I recently attended an event featuring a magician, and at some point I found myself looking at the audience and not at him. I noticed that all ages were captivated by his magic as well as his banter.
Most of the time he focused his attention on the children, inviting them to participate in some of his tricks. The children were impressed with the wow-ooh-ahh of it all, while the adults were in the how-did-he-do-that mode. Reflecting on this, I think that both reactions are desirable.
The children represent the part of us that lives in the moment. Characterized by feeling, they see wonder in nature, don’t overanalyze, and accept that not everything can be explained in terms they can presently understand. I will label this faith.
The adults are representative of the part of us that seeks understanding, knowledge. and control. Characterized by thinking, we ask questions, we value science and process, and we seek evidence or even proof. I will label this reason.
Of course, not all children think one way, just as not all adults behave another way. As people in a variety of circumstances, we are a mixture of both. This demonstrates the Baha’i principle of the essential agreement between religion and science:
If religious beliefs and opinions are found contrary to the standards of science, they are mere superstitions and imaginations.…there must be agreement between true religion and science. If a question be found contrary to reason, faith and belief in it are impossible, and there is no outcome but wavering and vacillation. – Abdu’l-Baha, The Promulgation of Universal Peace, p. 181.

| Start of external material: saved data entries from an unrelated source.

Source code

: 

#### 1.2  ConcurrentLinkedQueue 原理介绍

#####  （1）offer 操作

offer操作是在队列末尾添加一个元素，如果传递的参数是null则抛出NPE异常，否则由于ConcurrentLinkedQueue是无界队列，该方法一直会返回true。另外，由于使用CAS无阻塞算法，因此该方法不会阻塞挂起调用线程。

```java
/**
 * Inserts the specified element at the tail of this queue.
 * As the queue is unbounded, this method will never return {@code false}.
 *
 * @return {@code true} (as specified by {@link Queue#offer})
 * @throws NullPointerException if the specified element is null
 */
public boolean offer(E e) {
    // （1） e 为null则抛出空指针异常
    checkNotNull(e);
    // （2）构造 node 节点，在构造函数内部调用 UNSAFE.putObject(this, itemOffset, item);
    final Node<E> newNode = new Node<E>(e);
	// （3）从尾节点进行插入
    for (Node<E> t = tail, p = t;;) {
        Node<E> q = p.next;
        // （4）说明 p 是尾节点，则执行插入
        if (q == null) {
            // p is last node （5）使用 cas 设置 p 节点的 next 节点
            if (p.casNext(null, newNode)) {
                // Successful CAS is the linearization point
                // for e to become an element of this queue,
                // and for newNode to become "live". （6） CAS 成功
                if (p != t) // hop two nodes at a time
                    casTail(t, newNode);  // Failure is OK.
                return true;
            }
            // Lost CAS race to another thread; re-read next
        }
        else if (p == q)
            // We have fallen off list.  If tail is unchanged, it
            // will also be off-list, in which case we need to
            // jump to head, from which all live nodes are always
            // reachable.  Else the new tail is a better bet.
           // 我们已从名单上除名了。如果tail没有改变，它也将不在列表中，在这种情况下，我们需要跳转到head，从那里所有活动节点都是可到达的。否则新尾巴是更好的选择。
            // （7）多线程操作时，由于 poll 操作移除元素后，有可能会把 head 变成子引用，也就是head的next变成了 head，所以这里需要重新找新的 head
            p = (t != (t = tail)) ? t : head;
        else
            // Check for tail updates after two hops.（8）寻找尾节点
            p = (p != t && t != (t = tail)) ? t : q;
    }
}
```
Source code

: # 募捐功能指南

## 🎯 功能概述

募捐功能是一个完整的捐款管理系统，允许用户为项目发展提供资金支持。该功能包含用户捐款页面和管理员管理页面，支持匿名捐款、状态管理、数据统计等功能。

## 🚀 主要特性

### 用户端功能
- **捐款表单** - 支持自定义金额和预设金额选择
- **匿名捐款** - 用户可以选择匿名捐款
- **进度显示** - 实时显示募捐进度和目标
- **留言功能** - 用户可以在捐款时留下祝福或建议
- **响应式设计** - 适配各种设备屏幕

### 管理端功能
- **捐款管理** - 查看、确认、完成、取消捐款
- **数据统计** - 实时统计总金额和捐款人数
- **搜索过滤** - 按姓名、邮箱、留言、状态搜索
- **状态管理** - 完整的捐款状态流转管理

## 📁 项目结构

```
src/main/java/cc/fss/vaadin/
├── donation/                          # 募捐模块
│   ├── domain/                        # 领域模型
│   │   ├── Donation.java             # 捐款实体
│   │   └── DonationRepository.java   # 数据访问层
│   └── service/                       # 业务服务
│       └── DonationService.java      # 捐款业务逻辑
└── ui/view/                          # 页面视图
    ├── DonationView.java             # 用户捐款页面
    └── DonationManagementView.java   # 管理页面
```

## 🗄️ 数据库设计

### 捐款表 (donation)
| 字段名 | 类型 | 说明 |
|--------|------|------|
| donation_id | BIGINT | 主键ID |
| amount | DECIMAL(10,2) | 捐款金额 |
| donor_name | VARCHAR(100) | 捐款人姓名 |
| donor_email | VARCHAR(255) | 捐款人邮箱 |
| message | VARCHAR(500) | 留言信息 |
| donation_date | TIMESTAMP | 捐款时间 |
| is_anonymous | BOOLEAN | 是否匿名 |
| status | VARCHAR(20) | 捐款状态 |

Sadly, history offers ample evidence of the conflict and disunity that can result from an imbalance between these two key areas of thought and practice. Even today, many people believe that some basic opposition exists between science and religion, that one contradicts the other on some points, and that we must choose between being a religious person—a believer in a Creator—or a scientist—a follower of reason.
The Baha’i teachings say that both have a place in our lives, and both are subject to change or at least re-interpretation. What science can explain and how we understand and apply it changes over time—and the same is true of religion. Yesterday’s mysteries, once solved, can be quite ordinary. Indeed, we are surrounded by items that would have been unfathomable in times past.

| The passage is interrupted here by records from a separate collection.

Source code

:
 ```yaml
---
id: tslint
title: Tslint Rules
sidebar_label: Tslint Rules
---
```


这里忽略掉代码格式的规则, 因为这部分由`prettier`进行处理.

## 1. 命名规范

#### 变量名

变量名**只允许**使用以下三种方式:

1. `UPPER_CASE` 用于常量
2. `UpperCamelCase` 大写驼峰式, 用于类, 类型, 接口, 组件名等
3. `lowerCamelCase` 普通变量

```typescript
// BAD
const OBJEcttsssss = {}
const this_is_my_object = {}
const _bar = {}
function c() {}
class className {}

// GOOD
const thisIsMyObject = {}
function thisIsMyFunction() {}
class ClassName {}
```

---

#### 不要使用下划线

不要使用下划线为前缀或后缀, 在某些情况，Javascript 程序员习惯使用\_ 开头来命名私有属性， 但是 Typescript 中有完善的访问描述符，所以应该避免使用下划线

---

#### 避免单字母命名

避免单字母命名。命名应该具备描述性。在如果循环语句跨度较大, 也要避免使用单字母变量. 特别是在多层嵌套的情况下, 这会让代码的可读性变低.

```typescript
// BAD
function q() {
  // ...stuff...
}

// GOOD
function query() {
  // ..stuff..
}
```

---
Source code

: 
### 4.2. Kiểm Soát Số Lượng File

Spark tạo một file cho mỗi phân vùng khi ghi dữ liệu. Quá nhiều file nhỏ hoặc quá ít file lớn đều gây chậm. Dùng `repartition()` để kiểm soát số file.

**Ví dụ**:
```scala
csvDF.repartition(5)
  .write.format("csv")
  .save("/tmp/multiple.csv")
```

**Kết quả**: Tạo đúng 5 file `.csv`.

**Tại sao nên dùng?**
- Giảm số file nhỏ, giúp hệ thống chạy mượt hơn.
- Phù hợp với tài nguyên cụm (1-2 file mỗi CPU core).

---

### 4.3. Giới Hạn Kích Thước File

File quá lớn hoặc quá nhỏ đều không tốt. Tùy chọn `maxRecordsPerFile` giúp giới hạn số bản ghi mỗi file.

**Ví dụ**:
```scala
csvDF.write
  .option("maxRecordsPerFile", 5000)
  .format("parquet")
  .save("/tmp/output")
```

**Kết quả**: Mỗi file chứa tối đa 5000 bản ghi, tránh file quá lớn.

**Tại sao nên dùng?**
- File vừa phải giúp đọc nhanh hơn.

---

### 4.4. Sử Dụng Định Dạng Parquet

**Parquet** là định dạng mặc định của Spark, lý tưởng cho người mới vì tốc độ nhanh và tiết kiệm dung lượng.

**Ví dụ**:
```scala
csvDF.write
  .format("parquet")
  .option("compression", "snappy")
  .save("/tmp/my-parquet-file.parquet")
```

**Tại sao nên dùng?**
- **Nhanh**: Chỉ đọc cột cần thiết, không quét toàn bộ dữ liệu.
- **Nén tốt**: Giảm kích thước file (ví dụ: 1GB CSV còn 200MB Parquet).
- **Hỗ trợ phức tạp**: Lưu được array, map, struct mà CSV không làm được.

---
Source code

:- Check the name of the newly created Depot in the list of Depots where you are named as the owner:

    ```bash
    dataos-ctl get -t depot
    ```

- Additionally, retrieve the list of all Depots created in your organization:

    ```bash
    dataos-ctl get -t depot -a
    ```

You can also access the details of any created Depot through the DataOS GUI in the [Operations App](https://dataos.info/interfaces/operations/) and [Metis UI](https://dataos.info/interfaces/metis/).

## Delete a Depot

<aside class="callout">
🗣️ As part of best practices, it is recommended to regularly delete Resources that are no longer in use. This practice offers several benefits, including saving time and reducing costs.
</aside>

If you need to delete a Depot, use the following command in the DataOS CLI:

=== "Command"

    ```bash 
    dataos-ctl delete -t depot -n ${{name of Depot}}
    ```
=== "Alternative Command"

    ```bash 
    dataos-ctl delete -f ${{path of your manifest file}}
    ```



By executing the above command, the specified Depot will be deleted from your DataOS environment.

If we regard science and religion in a balanced way, we find the harmony between them. Danger comes from taking either one to its extreme. More specifically, if religious beliefs and opinions are found contrary to the standards of science then they are superstitions, the result of imagination, or unfounded ritual. The reverse is true as well; just because something can’t be proved or explained does not mean it is not true. This is where faith comes into the picture. As Abdu’l-Baha said:
Religion and Science are inter-twined with each other and cannot be separated. These are the two wings with which humanity must fly. One wing is not enough. – Abdu’l-Baha, Abdu’l-Baha in London, p. 28.
As scientific inquiry advances so must our ideas be open to testing and to reshaping. I do not need science to explain everything. Rather, God (or whatever name one may prefer) is unknowable. This doesn’t scare or alarm me; I accept it as a given. After all, the Baha’i writings say,
Consider the relation between the craftsman and his handiwork, between the painter and his painting. Can it ever be maintained that the work their hands have produced is the same as themselves? By Him Who is the Lord of the Throne above and of earth below! They can be regarded in no other light except as evidences that proclaim the excellence and perfection of their author. – Baha’u’llah, Gleanings from the Writings of Baha’u’llah, p. 336.

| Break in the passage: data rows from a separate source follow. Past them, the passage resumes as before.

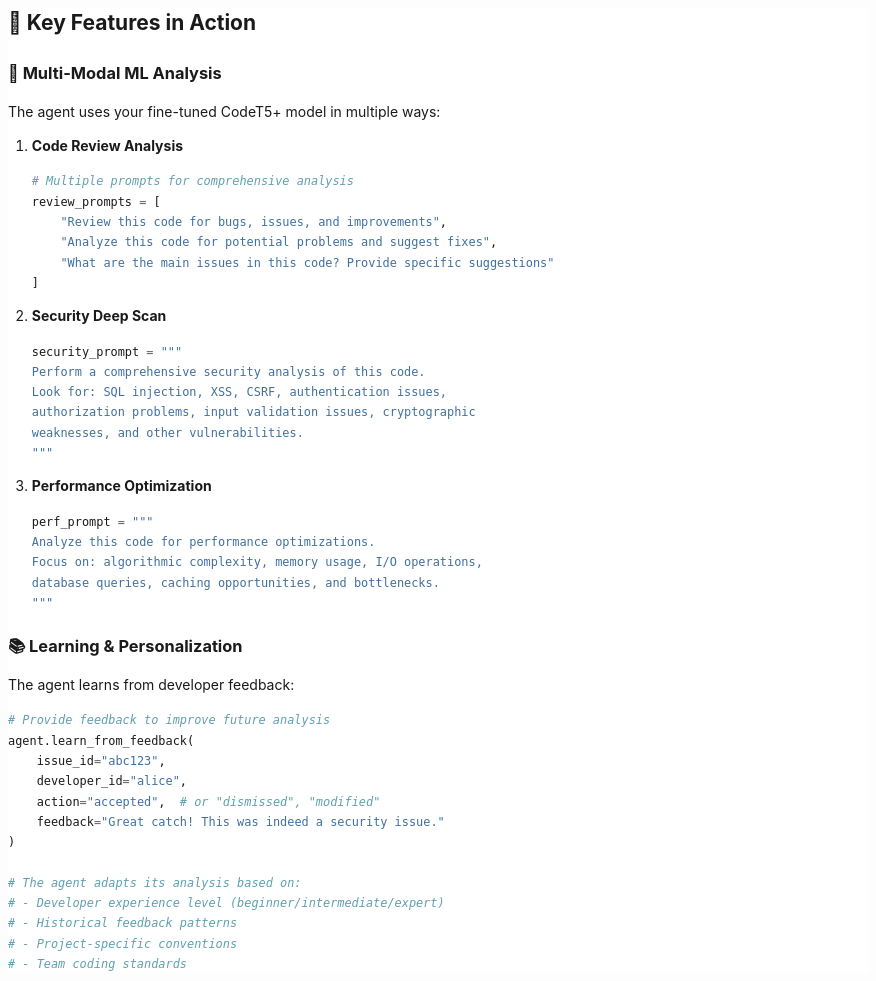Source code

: ## 🎯 Key Features in Action

### 🧠 **Multi-Modal ML Analysis**

The agent uses your fine-tuned CodeT5+ model in multiple ways:

1. **Code Review Analysis**
   ```python
   # Multiple prompts for comprehensive analysis
   review_prompts = [
       "Review this code for bugs, issues, and improvements",
       "Analyze this code for potential problems and suggest fixes",
       "What are the main issues in this code? Provide specific suggestions"
   ]
   ```

2. **Security Deep Scan**
   ```python
   security_prompt = """
   Perform a comprehensive security analysis of this code.
   Look for: SQL injection, XSS, CSRF, authentication issues, 
   authorization problems, input validation issues, cryptographic 
   weaknesses, and other vulnerabilities.
   """
   ```

3. **Performance Optimization**
   ```python
   perf_prompt = """
   Analyze this code for performance optimizations.
   Focus on: algorithmic complexity, memory usage, I/O operations, 
   database queries, caching opportunities, and bottlenecks.
   """
   ```

### 📚 **Learning & Personalization**

The agent learns from developer feedback:

```python
# Provide feedback to improve future analysis
agent.learn_from_feedback(
    issue_id="abc123",
    developer_id="alice", 
    action="accepted",  # or "dismissed", "modified"
    feedback="Great catch! This was indeed a security issue."
)

# The agent adapts its analysis based on:
# - Developer experience level (beginner/intermediate/expert)
# - Historical feedback patterns
# - Project-specific conventions
# - Team coding standards
```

I continue to be curious about the nature of the universe. For example, I want to know about life on other planets. I am also comforted that others with specific expertise are learning how to prevent floods in South East Asia, how to sanitize water in Africa, how to eliminate or manage diseases, and ever so much more. I don’t need to know everything myself, since humanity is increasingly taking a global approach to applying science to problems around the world.
Similarly, I don’t need to know how the magician made the rings interlock, how the card jumped from one child’s hand to another, or even how the rabbit fitted into his hat and later turned into a dove. I can enjoy the show and join the children in the wonder of it all.